Researchers must therefore follow a large number of people and wait for cancers to develop in some, hoping to isolate posteriori patient-specific behavior.

Thousands of studies on diet and various diseases have been conducted for decades. Even the biggest are sometimes disputed, such as the famous experiment that showed in 2013 the beneficial effects of the Mediterranean diet against heart disease, but was removed from a prestigious medical journal this year, because of methodological problems.

Regarding bio, only one large study had previously looked at the effect on cancer, the Million Women Study, with 600,000 British women (2014). She found no difference between organic consumers and non-users on the overall risk of cancer, but had seen a reduced risk for a particular cancer: non-Hodgkin's lymphoma.

The French study (Sorbonne, Inra, Inserm …) is more detailed, although it has fewer participants, about 69,000, mostly women. His results are published in the American magazine Jama.

The hypothesis is that organic consumers ingest less synthetic pesticides from fruits, vegetables or cereals, and thus reduce their risk, as some pesticides are suspected of being carcinogenic.

After their recruitment, the volunteers of the NutriNet-Santé study completed a questionnaire (income, physical activity, smoker or not, body mbad index …) and declared the organic food consumed in the previous 24 hours.

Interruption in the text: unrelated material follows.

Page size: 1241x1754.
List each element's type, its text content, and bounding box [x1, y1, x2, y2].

The study divided participants into four groups, according to their bio consumption. Then the number of cancers in each group was counted, over four and a half years on average.

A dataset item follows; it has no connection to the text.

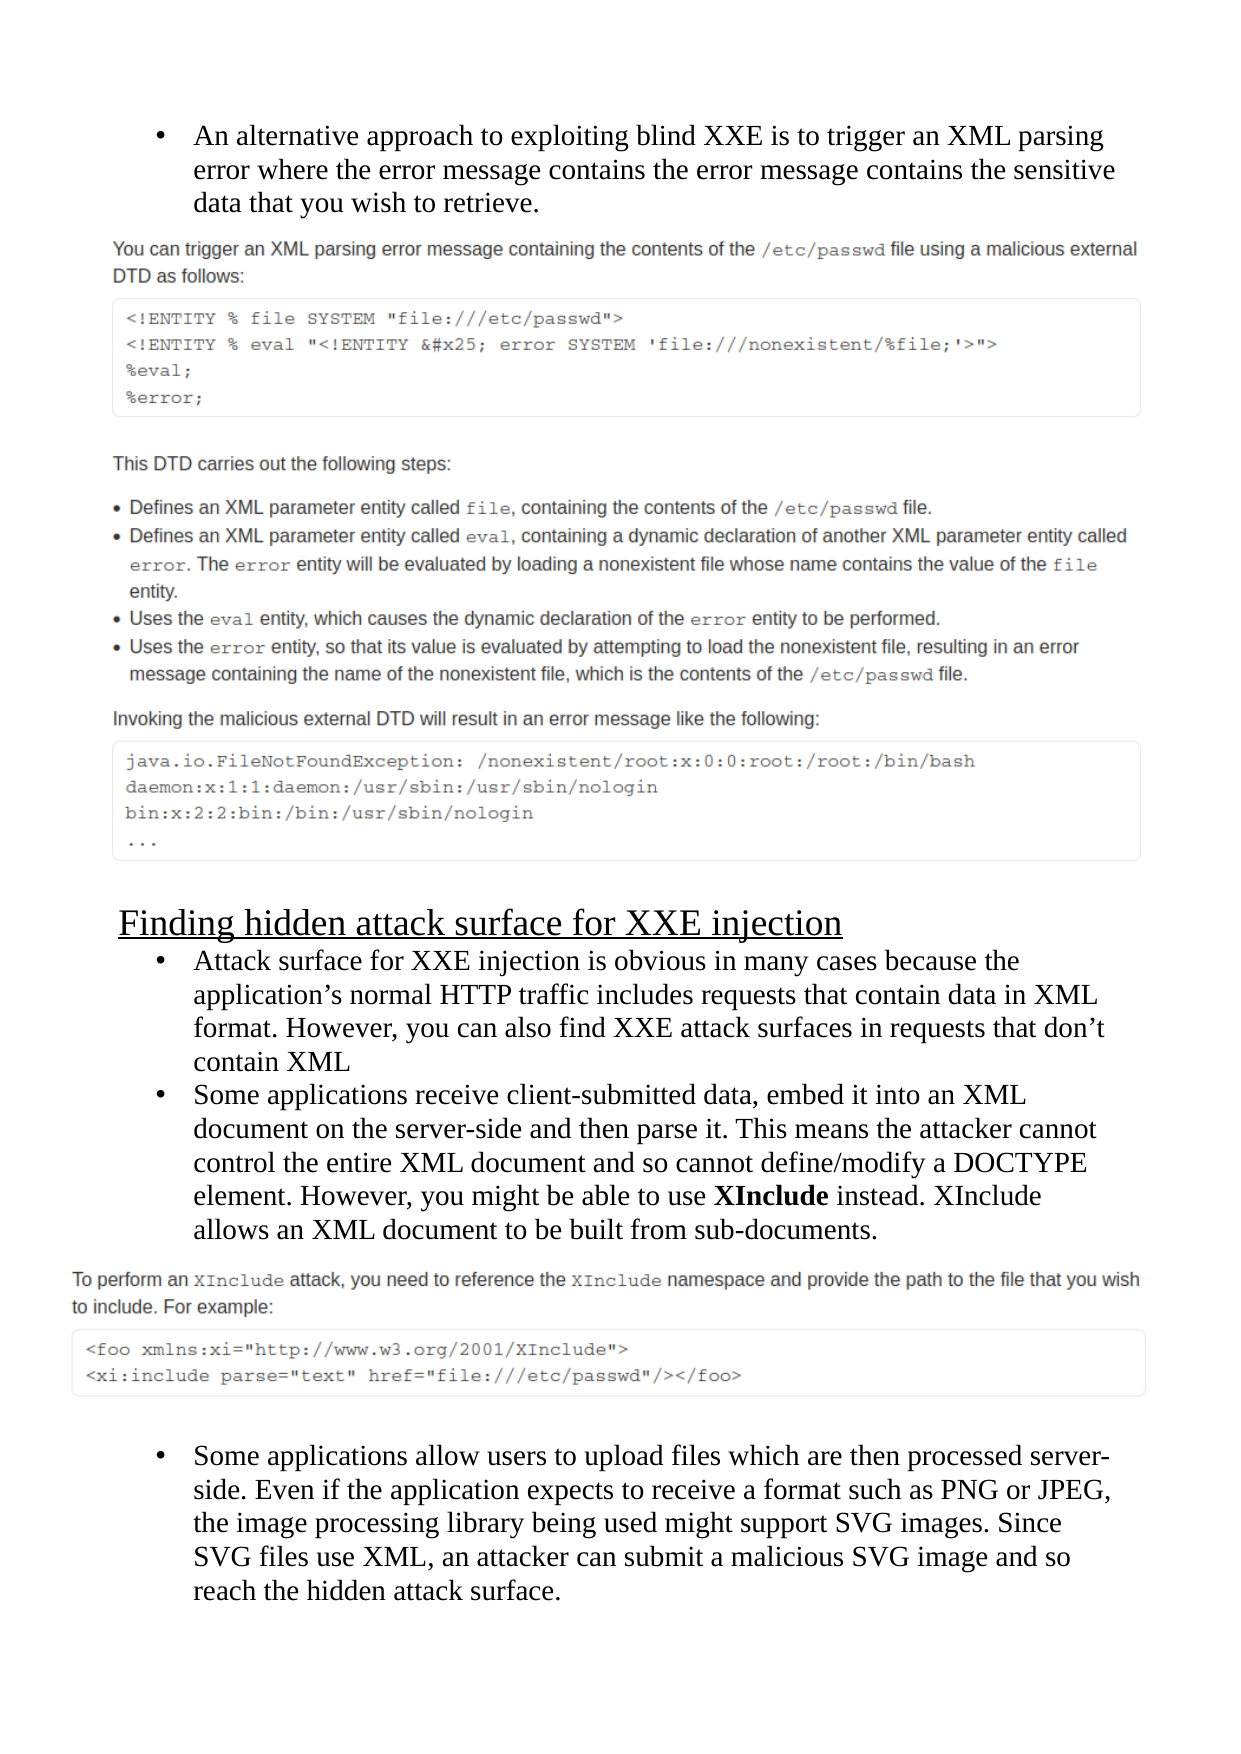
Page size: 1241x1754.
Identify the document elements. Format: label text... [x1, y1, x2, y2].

In the quarter of people who reported eating the most organic, the risk of cancer was 25% lower than in the quarter who never ate it. In absolute terms, the increase is only 0.6 points, ie six additional patients per 1,000 people.

– "Complex" –

A customer of an organic supermarket in Saintes, in the west of France, on October 23, 2018 (AFP - GEORGES GOBET)

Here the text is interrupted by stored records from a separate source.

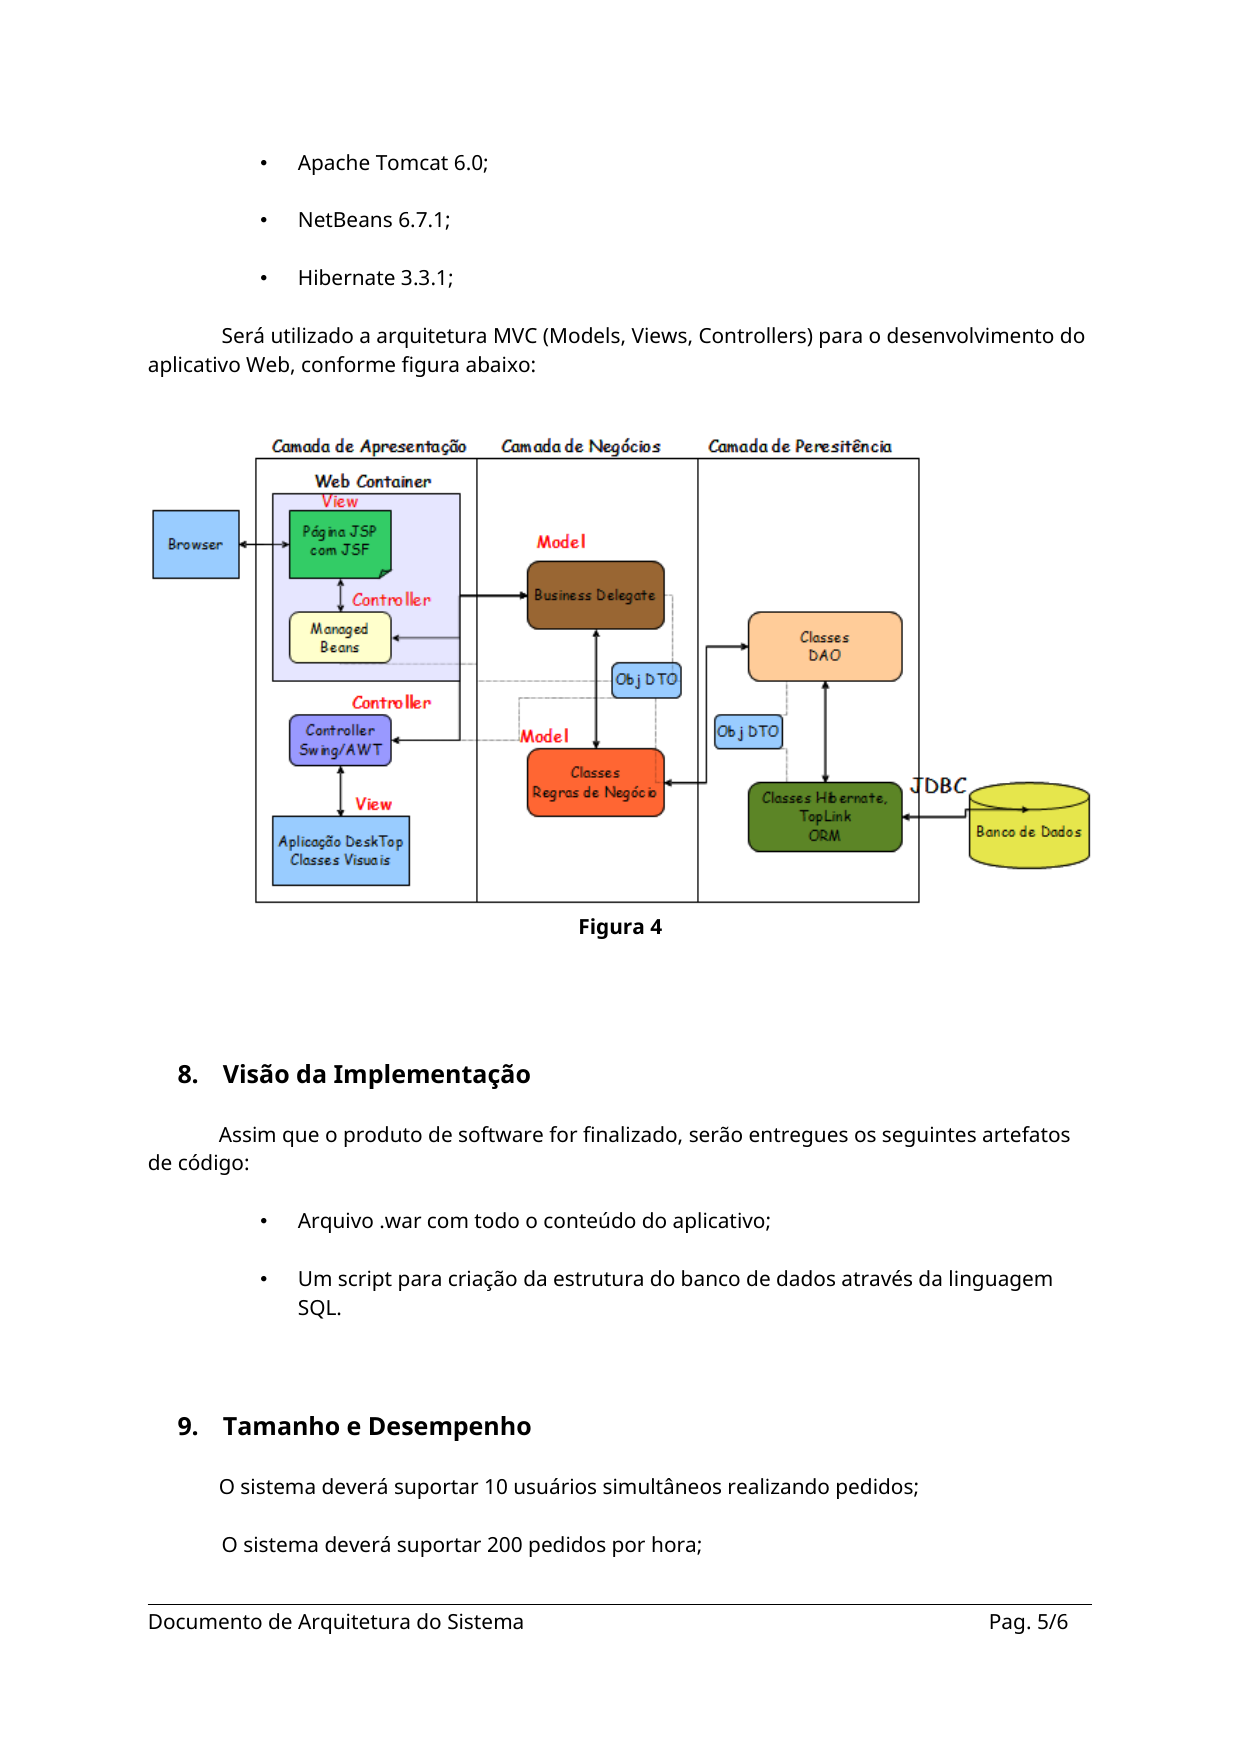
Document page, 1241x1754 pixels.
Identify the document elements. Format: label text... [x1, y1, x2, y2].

list Arquivo .war com todo o conteúdo do aplicativo; [260, 1206, 1092, 1235]
list NetBeans 6.7.1; [260, 206, 1092, 234]
text Será utilizado a arquitetura MVC (Models, Views, Controllers) para o desenvolvimento do aplicativo Web, conforme figura abaixo: [148, 321, 1092, 378]
text Assim que o produto de software for finalizado, serão entregues os seguintes artefatos de código: [148, 1120, 1092, 1177]
text O sistema deverá suportar 10 usuários simultâneos realizando pedidos; [148, 1472, 1092, 1501]
picture [147, 420, 1093, 913]
list Um script para criação da estrutura do banco de dados através da linguagem SQL. [260, 1264, 1092, 1321]
list Apache Tomcat 6.0; [260, 148, 1092, 176]
list Hibernate 3.3.1; [260, 263, 1092, 292]
text Figura 4 [148, 913, 1092, 941]
subtitle Tamanho e Desempenho [148, 1409, 1092, 1443]
subtitle Visão da Implementação [148, 1057, 1092, 1091]
text O sistema deverá suportar 200 pedidos por hora; [148, 1530, 1092, 1558]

A customer of an organic supermarket in Saintes, in the west of France, on October 23, 2018 (AFP – GEORGES GOBET)

The study found a statistically significant correlation only for bad cancer for postmenopausal women, and for lymphoma including non-Hodgkin's lymphoma.

The authors took care to correct their results to take into account that organic eaters were, on average, richer, less obese, less smokers.

But other invisible factors, environmental or lifestyle-related, may also play a role.

This is the typical problem of these studies.

"People who eat organic deliberately, to the point of declaring it, are probably different from others in many other ways," says AFP Nigel Brockton, director of research at the American Institute for Research Against Cancer ( AICR).

He recommends, rather than a particular type of food, a set of practices to reduce the risks of cancer: normal weight, physical activity, healthy diet, not too much red meat …

"The diet is a complex thing," he says. "We would never make a recommendation based on a single study, even if it is statistically significant."

Other problems were noted: pesticide traces in the participants were not measured, which led to Harvard expert criticism in the same issue of Jama. Co-author Julia Baudry told AFP that this was done only on a small subsample.

The declarative aspect is also a problem for John Ioannidis, professor emeritus of medicine at Stanford, who is known to have stated that most of the published studies were false.

"Most people, including myself, would be unable to say exactly how much organic food they eat," he told AFP. "The study is 3% lucky to have found something important, and 97% to propagate absurd and ridiculous results," he concludes.

But "research advances one study at a time," says Dr. Brockton.

As for red meat or cigarettes, it will take many studies going in the same direction to conclude on organic food.

In the meantime, the American Cancer Society continues to advocate eating fruits and vegetables, organic or not.